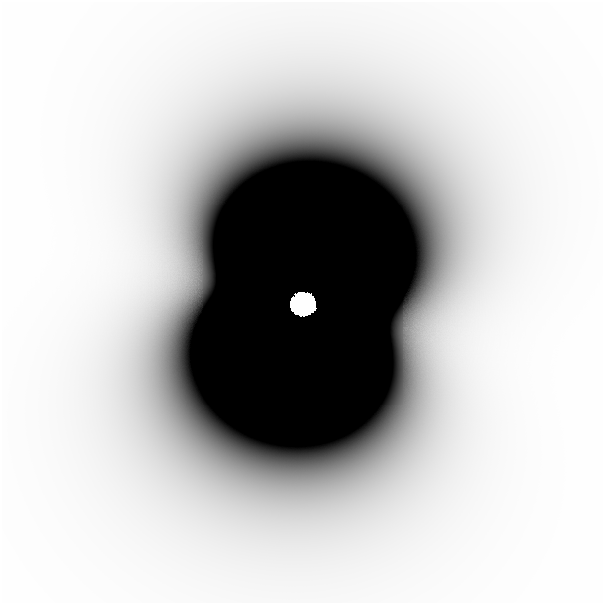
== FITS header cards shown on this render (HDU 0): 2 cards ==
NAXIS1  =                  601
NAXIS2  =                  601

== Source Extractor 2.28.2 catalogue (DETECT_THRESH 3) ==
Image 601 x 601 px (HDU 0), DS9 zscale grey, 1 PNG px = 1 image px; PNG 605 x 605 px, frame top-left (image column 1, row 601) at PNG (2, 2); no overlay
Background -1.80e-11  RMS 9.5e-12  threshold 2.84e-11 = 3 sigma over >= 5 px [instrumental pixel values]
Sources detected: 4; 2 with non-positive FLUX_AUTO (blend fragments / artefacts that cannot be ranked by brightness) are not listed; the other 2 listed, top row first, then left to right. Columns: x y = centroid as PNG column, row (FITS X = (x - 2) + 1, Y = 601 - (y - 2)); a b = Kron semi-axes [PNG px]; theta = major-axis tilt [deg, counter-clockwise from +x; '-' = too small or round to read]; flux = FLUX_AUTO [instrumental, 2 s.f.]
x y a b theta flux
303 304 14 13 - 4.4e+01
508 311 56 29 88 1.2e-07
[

- - -

TASK STATEMENT: Transcribe every line of the records above exactly, leaving out the pictures.

RESPONSE TO THIS EXERCISE:
== FITS header cards shown on this render (HDU 0): 2 cards ==
NAXIS1  =                  601
NAXIS2  =                  601

== Source Extractor 2.28.2 catalogue (DETECT_THRESH 3) ==
Image 601 x 601 px (HDU 0), DS9 zscale grey, 1 PNG px = 1 image px; PNG 605 x 605 px, frame top-left (image column 1, row 601) at PNG (2, 2); no overlay
Background -1.80e-11  RMS 9.5e-12  threshold 2.84e-11 = 3 sigma over >= 5 px [instrumental pixel values]
Sources detected: 4; 2 with non-positive FLUX_AUTO (blend fragments / artefacts that cannot be ranked by brightness) are not listed; the other 2 listed, top row first, then left to right. Columns: x y = centroid as PNG column, row (FITS X = (x - 2) + 1, Y = 601 - (y - 2)); a b = Kron semi-axes [PNG px]; theta = major-axis tilt [deg, counter-clockwise from +x; '-' = too small or round to read]; flux = FLUX_AUTO [instrumental, 2 s.f.]
x y a b theta flux
303 304 14 13 - 4.4e+01
508 311 56 29 88 1.2e-07
[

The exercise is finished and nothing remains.